My last mechanic left me to return home to Egypt. His family was in line to the throne, and four years ago he seemed to think the time was right to go back. Perhaps given his short-sightedness this was good for me.
One day he was just gone. I kept the tire gauge the owner of the gas station said he left for me. I had to limp back to the Honda dealership, prodigal, apprehensive and bruised.
Men can get through life with one best friend and a mechanic. A woman can’t be a man’s best friend, and neither can a dog. If this fact ruffles women and disappoints dogs, well, they need to suck it up.

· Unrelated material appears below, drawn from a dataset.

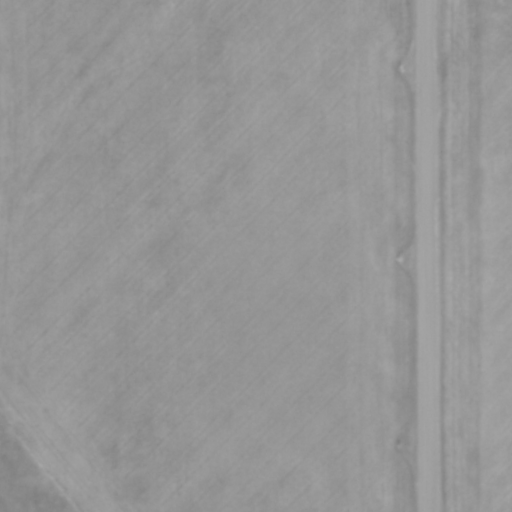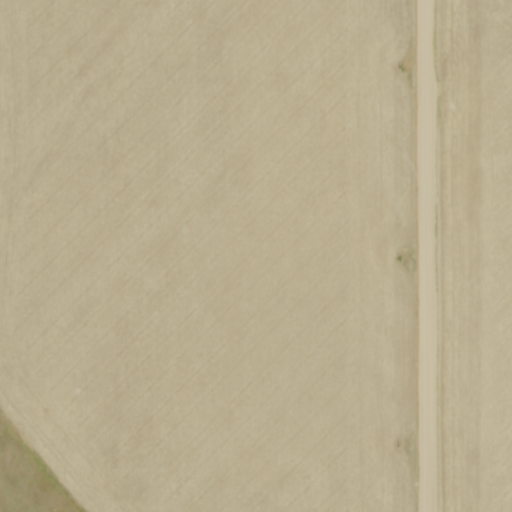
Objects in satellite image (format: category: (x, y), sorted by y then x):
crop: (210, 250)
road: (429, 256)
crop: (481, 256)
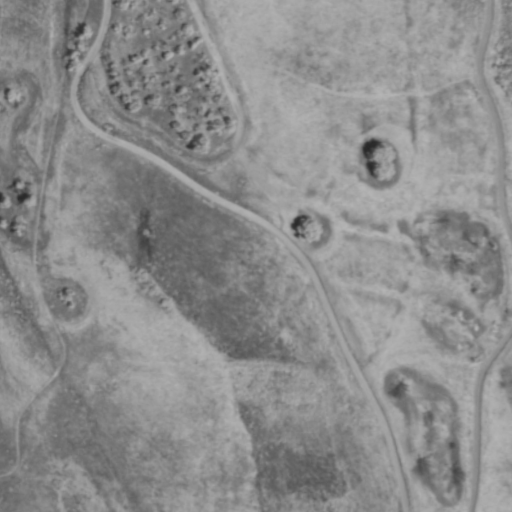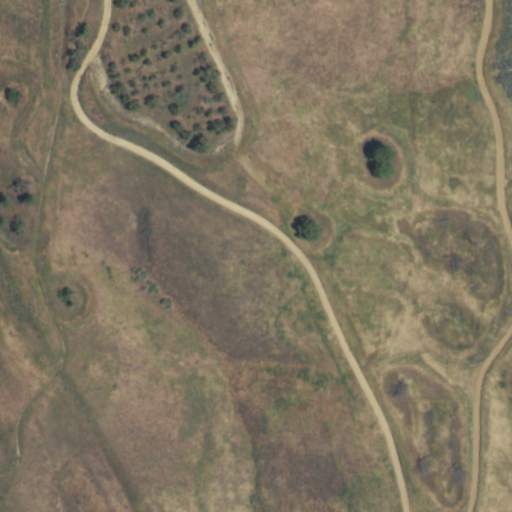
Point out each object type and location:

Most men, deep down, wish women were more like cars. No man ever refers to his car as “he,” it is always “she.” It makes me wonder if gay men refer to their cars as “he?” I will check Car and Driver Magazine for clarification on this.
My dad was not too much for giving advice, but he made this point to me strictly and often as I grew up. “At fifty-thousand miles you must trade your car in for a new one,” he said. He knew that ruin was in all cars. He knew little more about this mischief because it came from somewhere larger than himself, but he wanted to protect me as best he could.
We boys of the fifties and sixties, all had this kernel of truth, “planned obsolescence”, stuffed into our pockets by our dads.
I think it led inexorably to the high divorce rate of that era. We naturally applied the laws of our fathers to what we loved most, cars and women. Nobody ever explained the difference to us. We forecasted the doom of our marriages in exactly the same way we did for our cars.
Cars and marriages are not complicated if you understand their warranties. At 100,000 miles, you find a good mechanic if you want it to last. At the twentieth anniversary mark in a marriage, you break out the humor that only you two can understand.